[INFORMATION GIVEN — start]

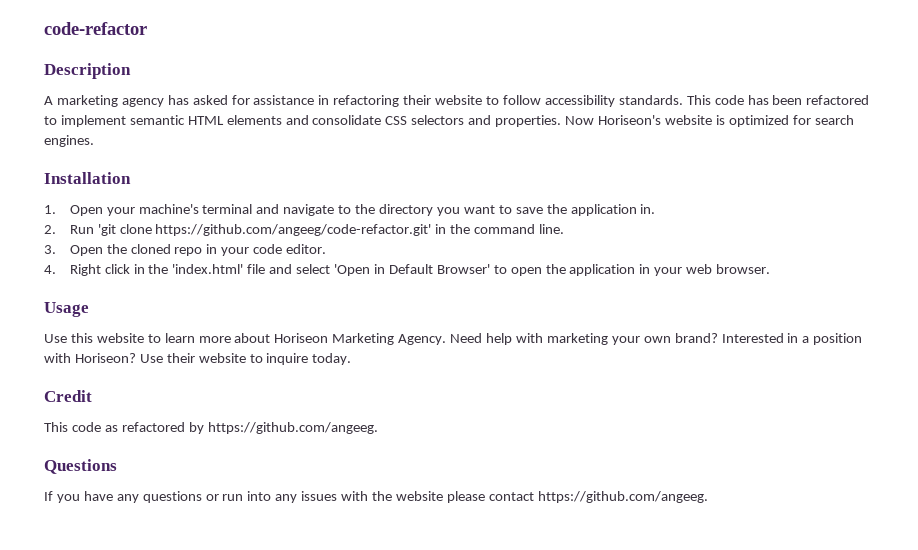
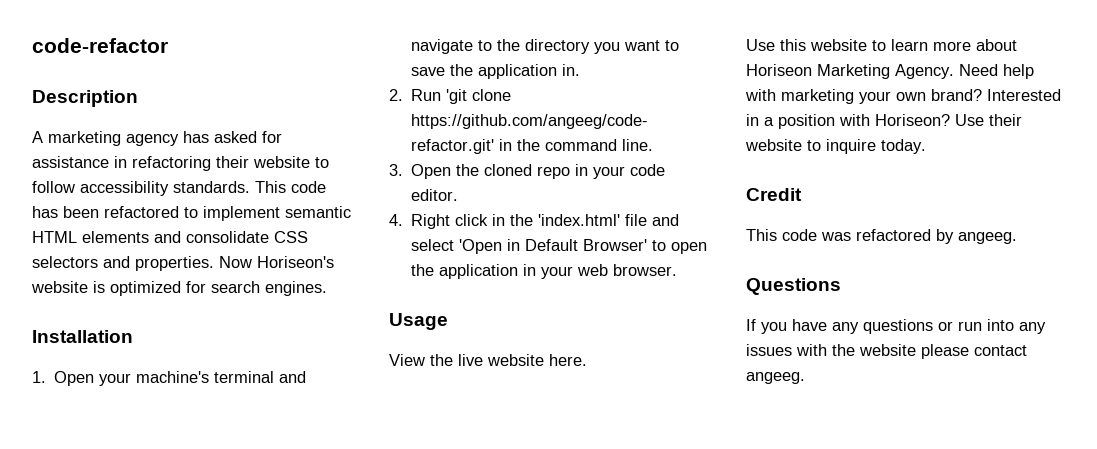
(89, 309) none -> [389,354,587,366] // View the live website here.
[104,425,118,432] as -> [821,232,851,241] was
[207,422,378,434] https://github.com/angeeg. -> [958,232,1017,244] angeeg.
[537,491,708,503] https://github.com/angeeg. -> [746,372,805,384] angeeg.

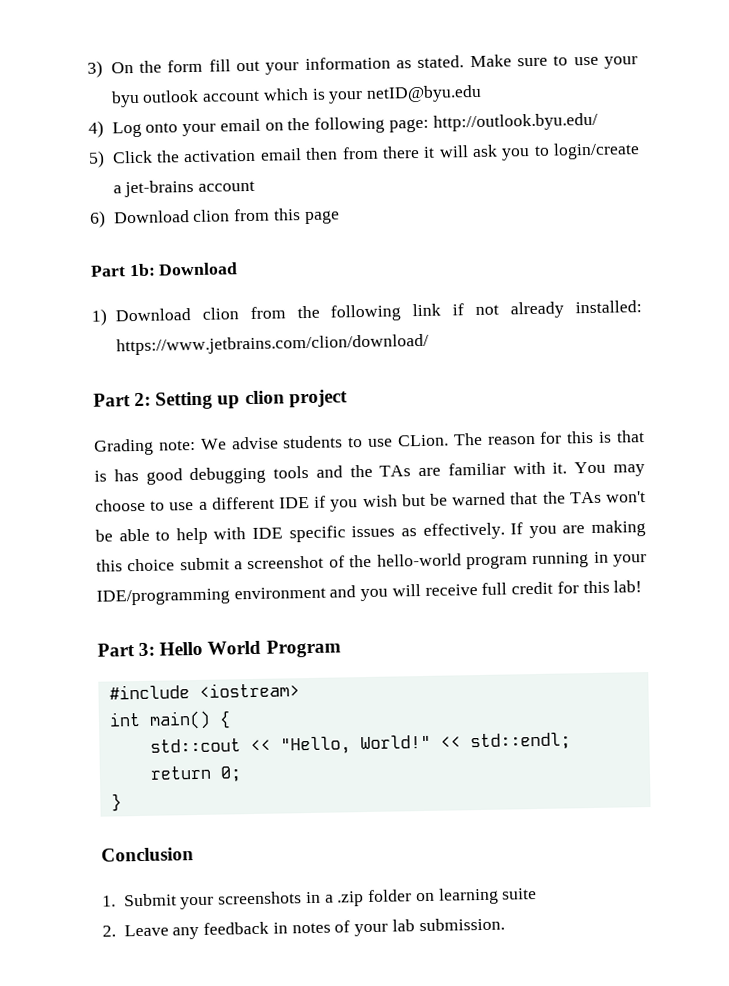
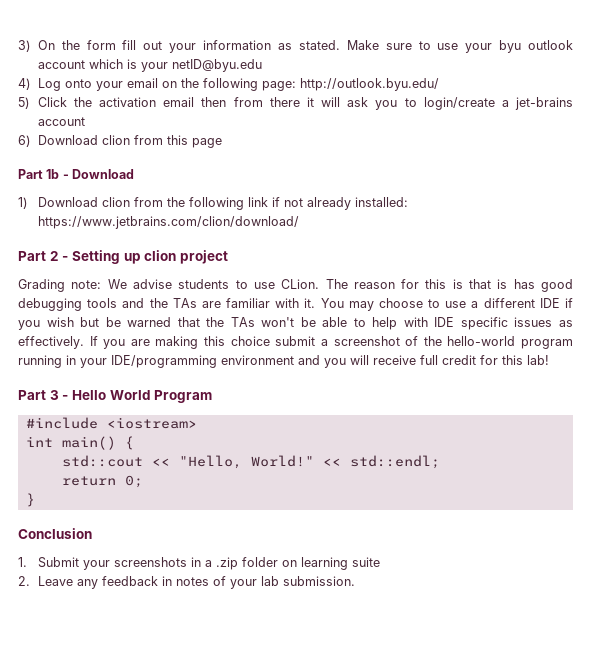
[128,263,156,277] 1b: -> [46,169,69,179] 1b -
[134,392,152,407] 2: -> [49,251,69,261] 2 -
[138,642,156,657] 3: -> [49,390,69,400] 3 -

[INFORMATION GIVEN — finish]

Sift the material for lines with the string "https". Copy each one found.

→ FINISHED EXERCISE
[207,422,378,434] https://github.com/angeeg. -> [958,232,1017,244] angeeg.
[537,491,708,503] https://github.com/angeeg. -> [746,372,805,384] angeeg.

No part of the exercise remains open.